**EXERCISE**:
Could you gather every line of the listing below that contains the string "between", treating uppercase and lowercase as different?

**STORED DATA**:
....

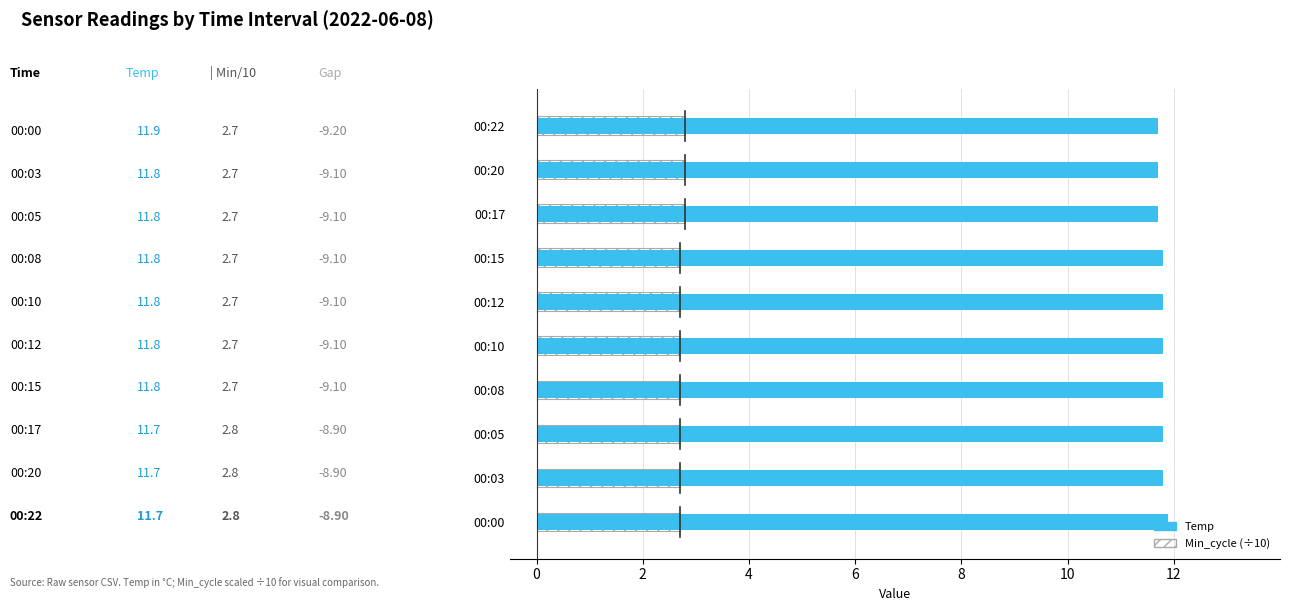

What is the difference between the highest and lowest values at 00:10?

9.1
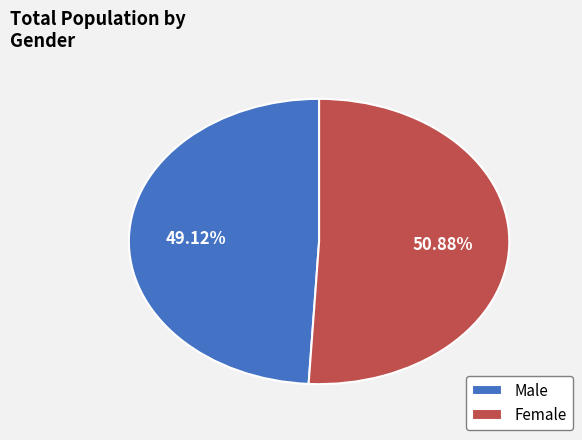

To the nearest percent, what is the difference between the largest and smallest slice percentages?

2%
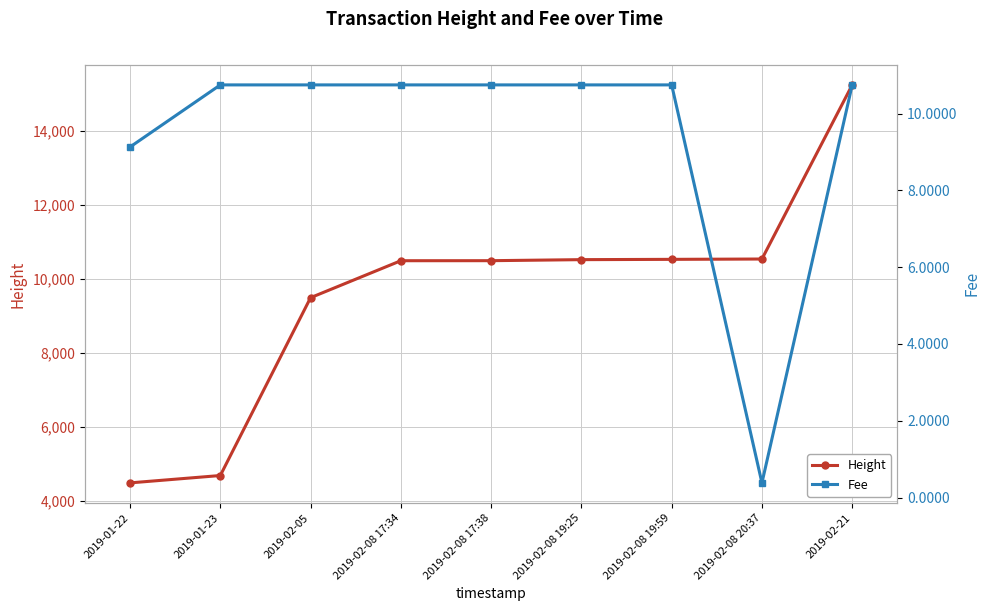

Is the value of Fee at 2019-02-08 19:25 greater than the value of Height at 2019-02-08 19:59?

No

....

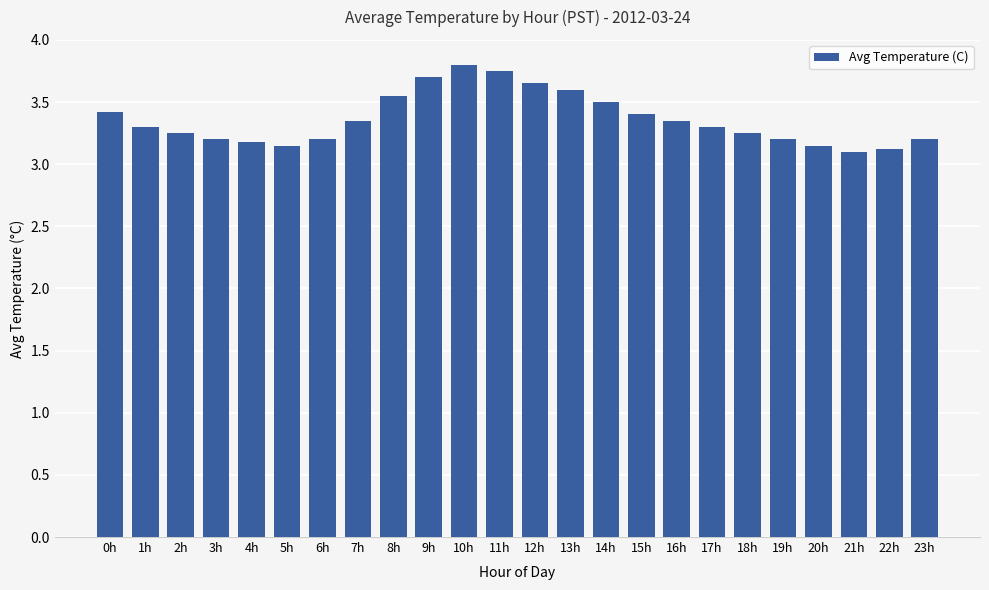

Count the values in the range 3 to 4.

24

....

**WRITTEN ANSWER**:
What is the difference between the highest and lowest values at 00:10?
To the nearest percent, what is the difference between the largest and smallest slice percentages?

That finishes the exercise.